(Start here if this is your first time reading this series. This story is told in order, and believe it or not, the narrative works better that way. )
Day Eight: Wednesday, 26 July / Saturday, August 3, 1996 – Dark Carousel VII
Dandelion umbrels swirl down around me again and I float to my left, my feet setting gently down on the asphalt near the stage door.
Elsa, Scott and Billy “Squirt” Seltzer are all there, Billy still looking at me all moon-eyed. Scott is disdainful, Elsa is pretending to be exasperated with me – but she watches closely. I can feel her concern.
We’re waiting for Ken Ross. I’m watching the stage door. A couple, a man and a woman, stand nearby, talking. The man has his back to me. It takes a moment before I realize he’s talking to me:
“Edward. Do you hear me? Edward. Clear your throat if you hear me.”
It’s Weedbeard! I clear my throat.
“Good. We lost you for a moment, there. Which means someone or something is bending this memory. Which shouldn’t be possible. Edward. There’s a chance she might approach you. Do. Not. Let. Her. Touch. You. Cough if you understand.”
I cough.
Elsa says, “You allergic to waiting?” She looks at Scott, “Me, too.”
“Mama! Mama?!” I whirl at the sound, and stumbling down the redwood path from the box office to the stage door is a little black girl, nicely dressed, maybe seven years old. She’s got a teddy bear clutched to her. She’s mostly in shadow, fog enveloping her every step. Turning to look back the way she came, she stops. The back of her head illuminated, her hair in neat pigtails.
I think, She’s dressed for church. In 1960.
She turns, her face in a shaft of foggy light. Her eyes are empty holes.
“Mama says you better not stay here, Mister,” she says.
I want to look behind me. Is this a prank? Before I can turn, a hand grasps my shoulder. I look to my left. Weedbeard of 1996 still has his back to me, but from the back of his head – from within mostly dark but thinning hair – his current face pushes through. He’s bellowing words that sound like, “Ringeable!

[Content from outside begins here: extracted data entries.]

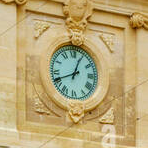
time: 12:41
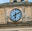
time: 6:10
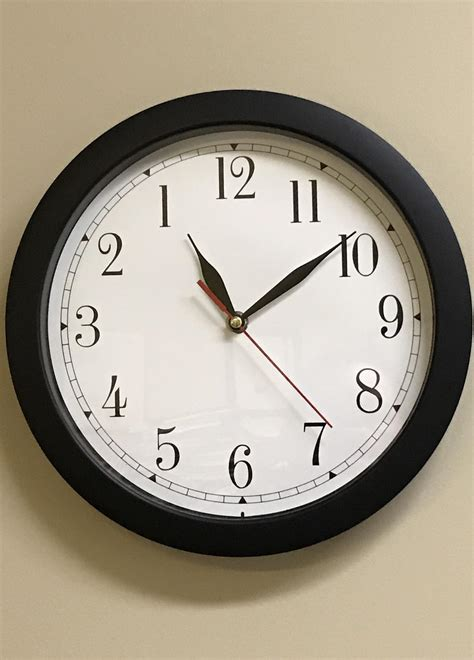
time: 11:09
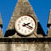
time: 2:19
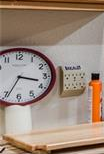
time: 3:34
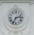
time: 2:34
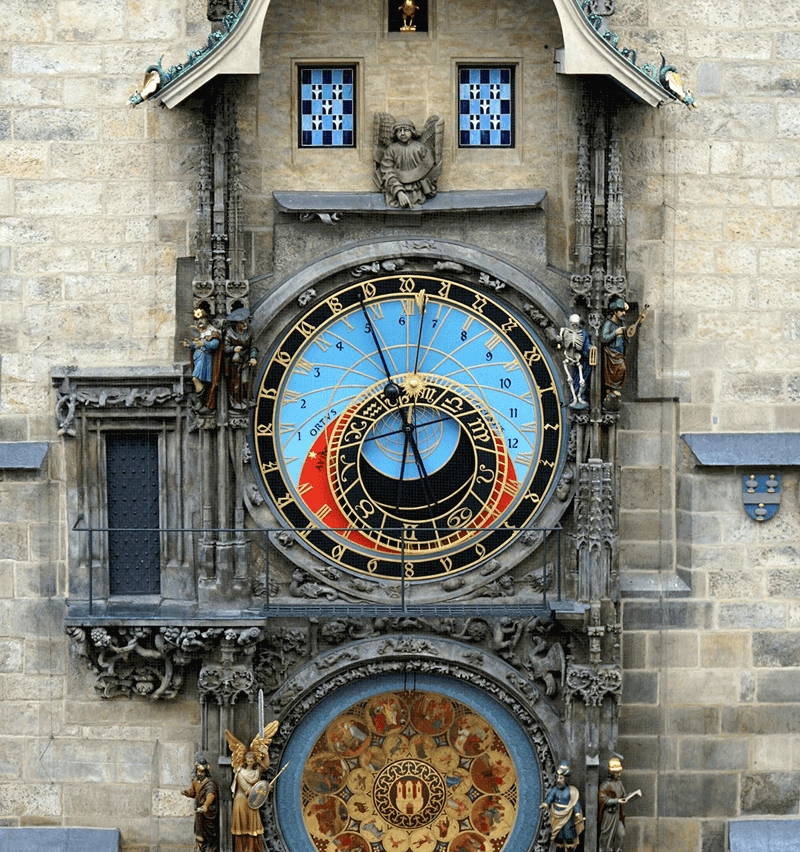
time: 11:56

Dingeable! Scringeable!” He’s staring at my hands.
I look at his arms; they’re bent all wrong, reaching for me. I take both of his hands and —
— fwap! —
I’m back in my seat, binoculars glued to my face, but rather than a field in the moonlight, I’m pulled through the binoculars and –
— fwap! —
I’m right next to Laurabell-Beaujolais Grausamkeit, on the stage, as she’s exiting during Iowa Stubborn. I follow her like we’re tethered. As she walks offstage, she pulls a ribbon knotting some aspect of Zaneeta’s younger sister’s costume in place. The little girl playing the youngest Shinn trips and falls, gouging her knee and bleeding badly, surrounded by concerned adults.
I see Laurabell-Beaujolais Grausamkeit’s face as she proceeds offstage: calm, smiling, secure.
I also see Judy seeing the whole thing; Judy turning to look at someone else, someone off in the shadows …
Louella! She of the Aughra-like features and less-charming personality. Her expression is passive; she might have been watching a freight train pass, her thoughts elsewhere. But Judy tilts her head and Louella gives the barest of bare shrugs: left shoulder only.
Judy shakes her head, moving in to speak to Louella.
I want to stay and hear what they say, but I’m tethered to the fiend I used to date, and she’s on the breezeway. I zip after her, and apparently she’s had some meaty garlic dishes of late, because she’s let fly some farts of truly epic stench. A couple of handsome young men are whispering intimately near one of the columns. Laurabell-Beaujolais Grausamkeit stops to stare at them.
“What?” one of them says. I recognize Tommy Djilas.
“I would never judge you,” she says, all sincerity. “I would never.”
Something in her words sends ice up my spine. The boys separate. Laurabell-Beaujolais Grausamkeit continues toward the women’s dressing room. I hear the boys coughing and gagging behind us from her assreek.
There’s a curvy ensemble member standing near a cake on the desk outside Harriet’s office. She’s lifting a bite to her mouth. Laurabell-Beaujolais Grausamkeit smiles huge and, laughing, says, “I love how free you are! Nobody needs consequences anyway! Does your husband call these days?”
The woman’s face crumples. She sets down the cake and Laurabell-Beaujolais Grausamkeit walks into the women’s dressing room – where I expect to see her wreak havoc among the ladies, spreading seeds of negativity that will grow into bitter fruit from the thorniest vines.
I’m plagued with sudden dismay: How did I never see this aspect of her when we were dating? Why did I have no memory of her golden eyes before tonight? Close on the heels of this thought comes a deeper, more alarming concern: What else have I done that I’ve forgotten?